This preliminary election report is being assembled late on November 3 before all final results are in, but by the time you are reading it Election 2020 will finally be over.
That’s just per the calendar, of course. Because as of November 3 there is no reason to believe the Election will be over until (a) all ballot inspections, counts, and recounts are completed in all 50 states, (b) all challenges to the results are filed, argued, and decided in state and federal courts, (c) overweight militiamen shoot it out with – or in cooperation with – local, state, and federal law enforcement and the U.S. military, and (d) white smoke rises from the Vatican chimney.
Before complaining about how long elections take, remember: Ours is a young democracy that has only had 244 years to practice this voting stuff. Also consider that for most of that time women couldn’t practice their voting skills, and black residents (a.k.a “slaves”) took their lives in their hands if they tried. To this day, 30 percent or more of voters don’t vote regularly, so they get kind of rusty at it.
Yes, voting is hard for Americans, even without the confusion faced each year by millions of 18-year-old first-time voters who can’t be trusted to buy beer but who are suddenly asked to select the Leader of the Free World. We can’t expect kids to decipher multiple ballot measures and candidate qualifications, fill in dozens of those tiny circles and properly sign, seal, and deliver their ballot without years of practice doing it wrong. If the latest stats from our county Board of Education are correct, many of them can’t read well to begin with.
Fortunately, while the nation may still be aflame in leaderless chaos at press time our county Registrar has been able to post definitive results for a number of local races and ballot measures, and we can confirm a few of them here:
* Two seats on Sonoma’s City Council were filled before polls opened because the candidates ran unopposed.

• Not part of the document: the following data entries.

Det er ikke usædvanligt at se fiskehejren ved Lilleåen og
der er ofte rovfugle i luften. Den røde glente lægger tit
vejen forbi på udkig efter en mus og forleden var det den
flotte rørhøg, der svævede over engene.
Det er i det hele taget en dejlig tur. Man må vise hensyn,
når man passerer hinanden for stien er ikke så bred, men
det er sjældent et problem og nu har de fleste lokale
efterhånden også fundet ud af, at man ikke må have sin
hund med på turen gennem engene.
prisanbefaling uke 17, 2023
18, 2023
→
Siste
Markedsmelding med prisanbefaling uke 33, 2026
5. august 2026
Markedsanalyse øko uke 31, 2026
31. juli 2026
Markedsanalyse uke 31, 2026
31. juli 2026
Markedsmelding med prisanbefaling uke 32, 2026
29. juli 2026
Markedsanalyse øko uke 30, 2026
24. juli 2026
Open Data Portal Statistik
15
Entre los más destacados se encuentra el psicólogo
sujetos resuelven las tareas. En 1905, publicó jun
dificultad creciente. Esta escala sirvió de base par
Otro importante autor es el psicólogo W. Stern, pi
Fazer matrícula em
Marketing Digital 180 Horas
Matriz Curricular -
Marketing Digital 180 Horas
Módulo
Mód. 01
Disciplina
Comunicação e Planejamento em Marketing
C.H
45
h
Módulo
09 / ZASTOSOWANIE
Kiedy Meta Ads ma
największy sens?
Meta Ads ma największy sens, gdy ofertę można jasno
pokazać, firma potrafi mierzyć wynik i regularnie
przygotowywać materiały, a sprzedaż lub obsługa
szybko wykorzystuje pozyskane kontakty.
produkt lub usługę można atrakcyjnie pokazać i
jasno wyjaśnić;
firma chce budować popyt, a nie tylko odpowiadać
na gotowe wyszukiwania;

This demonstrates the election efficiencies that are possible when the job description requires the “Ability to endure endless bitching and solve intractable civic problems without a budget and for no pay.”
* Unless a trove of uncounted “No” ballots turns up in a local creek, Measure P has passed overwhelmingly, strengthening the ability of the Independent Office of Law Enforcement Review and Oversight (IOLERO) to pry information from the Sheriff’s Office related to citizen complaints of brutality, stupidity, etc. The Sheriff has reacted to calls for greater transparency by vowing to overturn Measure P in court while insisting he would cooperate with IOLERO if only he could provide his input. That he has not seriously engaged with IOLERO for five years may be due to the complex demands of Daylight Savings Time (“Spring ahead, Fall back”) on his busy schedule.
* Lastly, City of Sonoma voters renewed the City’s Urban Growth Boundary (Measure W) to prevent urban sprawl. Opponents of Measure W say it is “racist” and blocks efforts to build affordable housing in “green” areas outside city limits. UGB supporters, believing affordable housing should be built inside the city and offended by charges of racism, have responded with graphic but race-neutral hand gestures.
Mercifully, the 2020 elections are finally over and a New Year is coming! How… exciting?